Why “Proof of Stake” (PoS) Blockchains Matter
When it Comes to NFTs and Crypto Platforms, Brands Have Options
Time to dispel the biggest myth with NFTs: Not all blockchains are created equal, and not all NFTs all terrible for the environment.
Whether we’re talking about cryptocurrency purchases or NFT minting, blockchains are decentralized means they are not under the control of financial institutions. Different blockchains are built using different codes, but all transactions that take place across the entire Web3 ecosystem require a process for verification. The two most common methods for validation are “proof of work” (PoW) and “proof of stake (PoS).”
Proof of Stake or Proof of Work?
The biggest difference between proof of stake and proof of work is their energy usage. Proof of work requires “miners,” or individual, decentralized validators, to compete to solve complex mathematical problems. The first miner to solve the problem gets to add a block of transactions and earn rewards. This results in mining devices around the world computing the same problems and using substantial energy.
Since proof of stake doesn’t require validators to all solve complex equations, it’s a much more eco-friendly way to verify transactions.
The differences are significant from an environmental perspective. Proof of work was the first consensus mechanism developed for cryptocurrencies, but is far less efficient. It requires more labor and computing power. For anyone who has traded on ethereum, this is why “gas prices” are high and transactions often take longer periods of time.
With proof of stake as a consensus confirmation, owners of the cryptocurrency can stake their coins, which gives them the right to check new blocks of transactions and add them to the blockchain. Since proof of stake is much more energy-efficient, it has gotten more popular as attention has turned to how crypto mining affects the planet.
Proof of Stake: How it Works
The proof-of-stake model allows owners of a cryptocurrency create their own “validator nodes.” Staking is when you pledge coins to be used for verifying transactions. They are locked up while you stake them, but you can un-stake them if you want to trade them.
When a block of transactions is ready to be processed, the proof-of-stake protocol will choose a validator node to review the block. The validator checks if the transactions in the block are accurate. If so, they add the block to the blockchain and receive crypto rewards for their contribution. However, if a validator proposes adding a block with inaccurate information, they lose some of their staked holdings as a penalty.
Dapper’s Flow: All the Proof You Need
Just last week, Dapper — creator of the Flow Blockchain, NBA TopShot and NFL AllDay — shared a report from Deloitte Canada that demonstrates how energy consumption works. Flow uses just 0.18 GWh annually, based on 2021 usage — or in simpler terms, minting an NFT on Flow takes less energy than a Google search or Instagram post.

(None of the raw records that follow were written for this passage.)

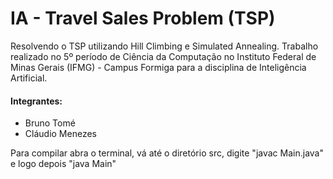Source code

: # IA - Travel Sales Problem (TSP)

Resolvendo o TSP utilizando Hill Climbing e Simulated Annealing. Trabalho realizado no 5º período de Ciência da Computação no Instituto Federal de Minas Gerais (IFMG) - Campus Formiga para a disciplina de Inteligência Artificial.

#### Integrantes:
- Bruno Tomé
- Cláudio Menezes

Para compilar abra o terminal, vá até o diretório src, digite "javac Main.java" e logo depois "java Main"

In contrast to other Web3 platforms, the 0.18 GWh is astoundingly low. Solana registers an 11.05, while Ethereum comes in at 108.4.

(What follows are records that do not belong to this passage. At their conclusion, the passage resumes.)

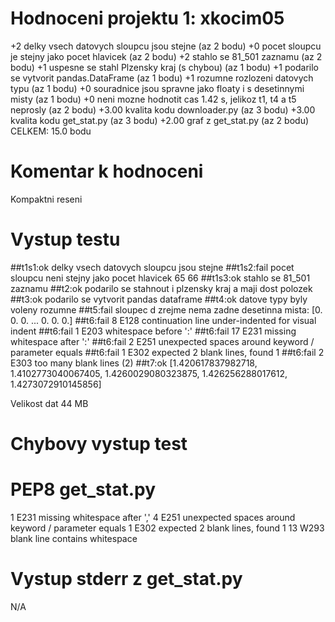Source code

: Hodnoceni projektu 1: xkocim05
================================================================================
+2 delky vsech datovych sloupcu jsou stejne (az 2 bodu)
+0 pocet sloupcu je stejny jako pocet hlavicek (az 2 bodu)
+2 stahlo se 81_501 zaznamu (az 2 bodu)
+1 uspesne se stahl Plzensky kraj (s chybou) (az 1 bodu)
+1 podarilo se vytvorit pandas.DataFrame (az 1 bodu)
+1 rozumne rozlozeni datovych typu (az 1 bodu)
+0 souradnice jsou spravne jako floaty i s desetinnymi misty (az 1 bodu)
+0 neni mozne hodnotit cas 1.42 s, jelikoz t1, t4 a t5 neprosly (az 2 bodu)
+3.00 kvalita kodu downloader.py (az 3 bodu)
+3.00 kvalita kodu get_stat.py (az 3 bodu)
+2.00 graf z get_stat.py (az 2 bodu)
CELKEM: 15.0 bodu

Komentar k hodnoceni
================================================================================
Kompaktni reseni

Vystup testu
================================================================================
##t1s1:ok delky vsech datovych sloupcu jsou stejne
##t1s2:fail pocet sloupcu neni stejny jako pocet hlavicek 65 66
##t1s3:ok stahlo se 81_501 zaznamu
##t2:ok podarilo se stahnout i plzensky kraj a maji dost polozek
##t3:ok podarilo se vytvorit pandas dataframe
##t4:ok datove typy byly voleny rozumne
##t5:fail sloupec d zrejme nema zadne desetinna mista:  [0. 0. 0. ... 0. 0. 0.]
##t6:fail  8       E128 continuation line under-indented for visual indent
##t6:fail  1       E203 whitespace before ':'
##t6:fail  17      E231 missing whitespace after ':'
##t6:fail  2       E251 unexpected spaces around keyword / parameter equals
##t6:fail  1       E302 expected 2 blank lines, found 1
##t6:fail  2       E303 too many blank lines (2)
##t7:ok  [1.420617837982718, 1.4102773040067405, 1.4260029080323875, 1.426256288017612, 1.4273072910145856]

Velikost dat 44 MB

Chybovy vystup test
================================================================================


PEP8 get_stat.py
================================================================================
1       E231 missing whitespace after ','
4       E251 unexpected spaces around keyword / parameter equals
1       E302 expected 2 blank lines, found 1
13      W293 blank line contains whitespace


Vystup stderr z get_stat.py
================================================================================
N/A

The primary drivers of the energy usage are collection and consensus nodes. Flow’s unique multi-role node architecture divides the processing between specialized node types (securely), making the network more efficient than other blockchain architectures.
Reduced Mining Power = More Efficient
Mining power in proof of stake depends on the amount of coins a validator is staking. Participants who stake more coins are more likely to be chosen to add new blocks. Each proof-of-stake protocol works differently in how it chooses validators. There’s usually an element of randomization involved, and the selection process can also depend on other factors such as how long validators have been staking their coins.
That’s why most participants join staking pools. The staking pool’s owner sets up the validator node, and a group of people pool their coins together for a better chance of winning new blocks.
The fact that proof of stake is environmentally friendly means it will likely continue to grow more popular as a consensus mechanism.